### Data ###

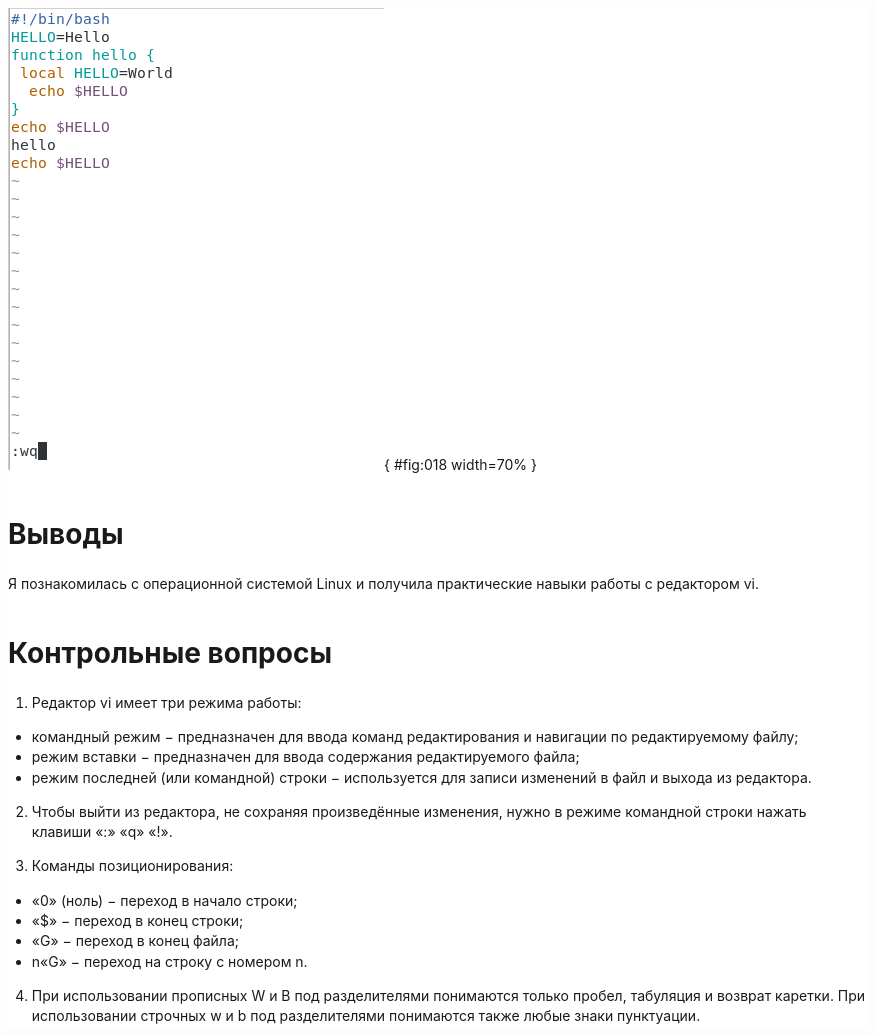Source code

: ![Порядок сортировки](image9/18.png){ #fig:018 width=70% }

# Выводы

 Я познакомилась с операционной системой Linux и получила практические навыки работы с редактором vi.
 
# Контрольные вопросы

1. Редактор vi имеет три режима работы:
- командный режим − предназначен для ввода команд редактирования и навигации по редактируемому файлу;
- режим вставки − предназначен для ввода содержания редактируемого файла;
- режим последней (или командной) строки − используется для записи изменений в файл и выхода из редактора.

2. Чтобы выйти из редактора, не сохраняя произведённые изменения, нужно в режиме командной строки нажать клавиши «:» «q» «!».

3. Команды позиционирования:
- «0» (ноль) − переход в начало строки;
- «$» − переход в конец строки;
- «G» − переход в конец файла;
- n«G» − переход на строку с номером n.

4. При использовании прописных W и B под разделителями понимаются только пробел, табуляция и возврат каретки. При использовании строчных w и b под разделителями понимаются также любые знаки пунктуации.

###

▶ **Task requirements**
Rewrite the lines above with "vi" replaced by "vim" everywhere it appears, leaving everything else as it is and leaving out the pictures.

▶ **Your solution**
Source code

: ![Порядок сортировки](image9/18.png){ #fig:018 width=70% }

# Выводы

 Я познакомилась с операционной системой Linux и получила практические навыки работы с редактором vim.
 
# Контрольные вопросы

1. Редактор vim имеет три режима работы:
- командный режим − предназначен для ввода команд редактирования и навигации по редактируемому файлу;
- режим вставки − предназначен для ввода содержания редактируемого файла;
- режим последней (или командной) строки − используется для записи изменений в файл и выхода из редактора.

2. Чтобы выйти из редактора, не сохраняя произведённые изменения, нужно в режиме командной строки нажать клавиши «:» «q» «!».

3. Команды позиционирования:
- «0» (ноль) − переход в начало строки;
- «$» − переход в конец строки;
- «G» − переход в конец файла;
- n«G» − переход на строку с номером n.

4. При использовании прописных W и B под разделителями понимаются только пробел, табуляция и возврат каретки. При использовании строчных w и b под разделителями понимаются также любые знаки пунктуации.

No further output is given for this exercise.